Tentang Langit

35 8 1
                                    


Bus berhenti. Kuhitung, ini sudah halte keempat. Sisa dua lagi. Penumpang naik. Beberapa dari mereka tampak familiar. Bertemu mereka setiap hari tentu tidak akan seasing planet Mars. Sama sepertiku, mereka pelanggan tetap moda transportasi murah ini. Hari ini biasa saja. Yang sedikit berbeda mungkin langit mendung di langit timur sana.

Di antara penumpang yang naik, seorang wanita berpakaian serba hitam tampak mencari-cari kursi kosong.

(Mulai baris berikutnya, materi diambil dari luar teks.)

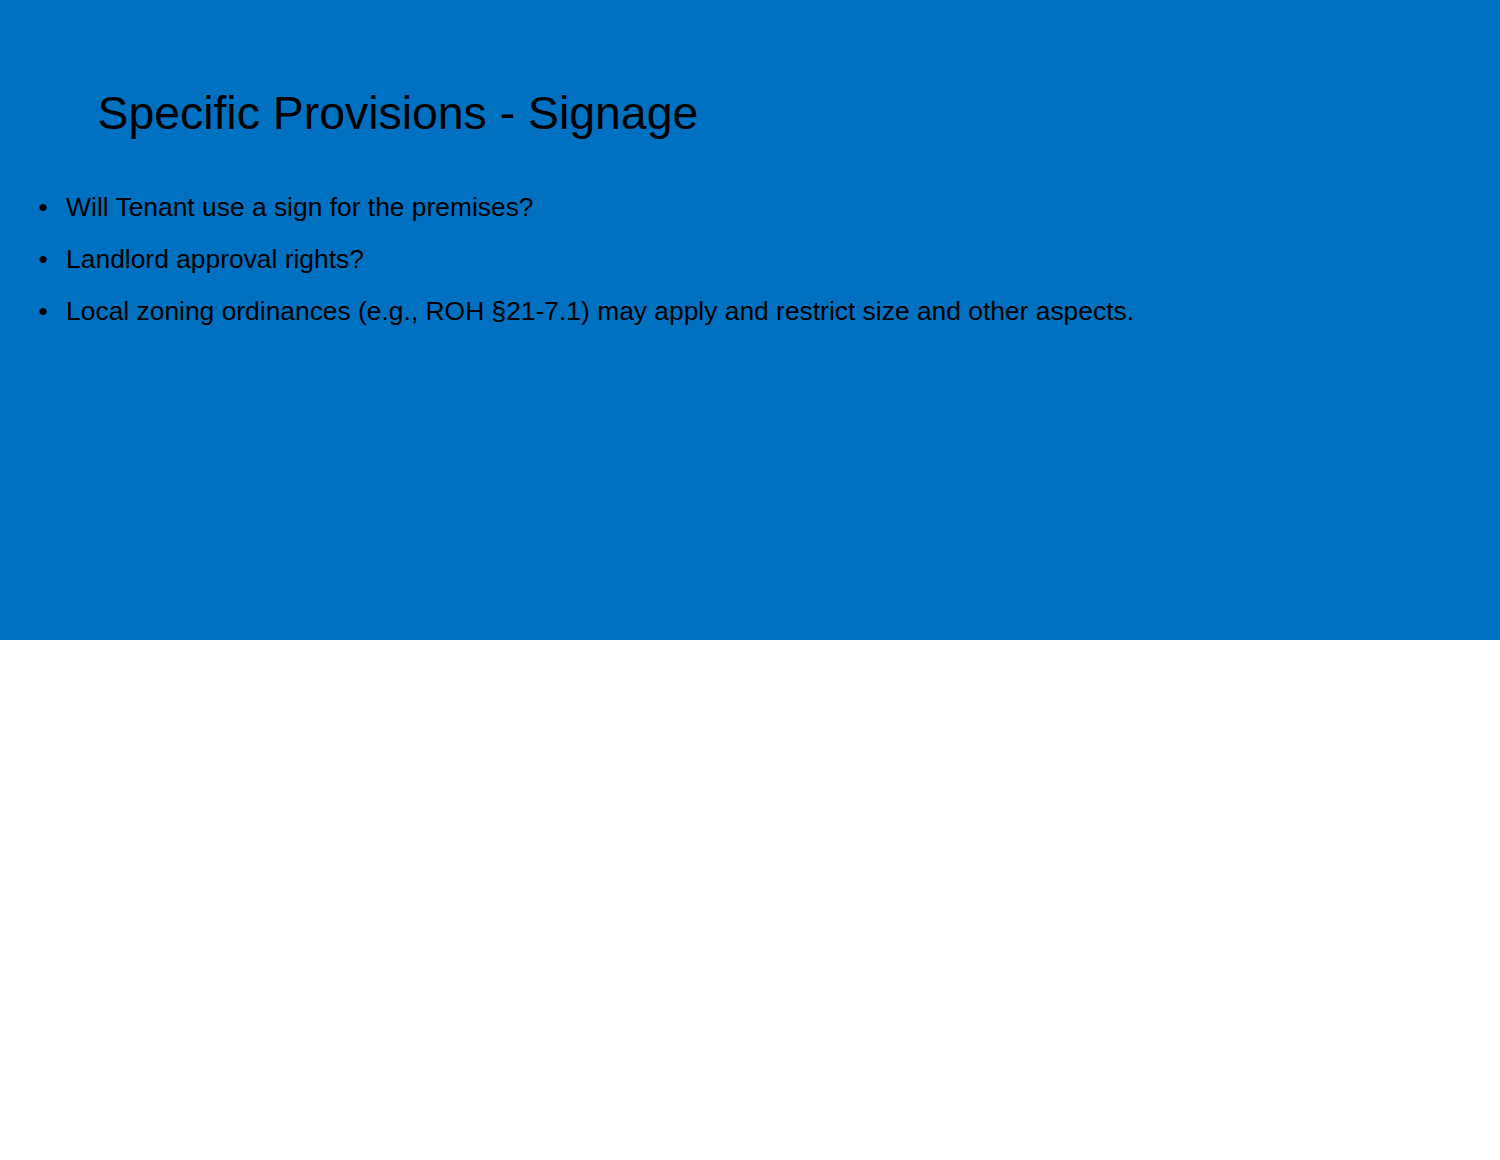Specific Provisions - Signage
Will Tenant use a sign for the premises?
Landlord approval rights?
Local zoning ordinances (e.g., ROH §21-7.1) may apply and restrict size and other aspects.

Dan dia melirik ke arahku. Kursi kedua terakhir sebelah kiri, dekat jendela. Wanita itu mendekat. Mungkin karena penampilanku dia berani. Wanita itu duduk di sampingku.

Aku tersenyum padanya. Wanita itu pun membalas senyumanku. Meskipun wajahnya tertutup kain hitam, matanya yang menyipit jelas menggambarkan kalau dirinya sedang dalam 'mode riang'.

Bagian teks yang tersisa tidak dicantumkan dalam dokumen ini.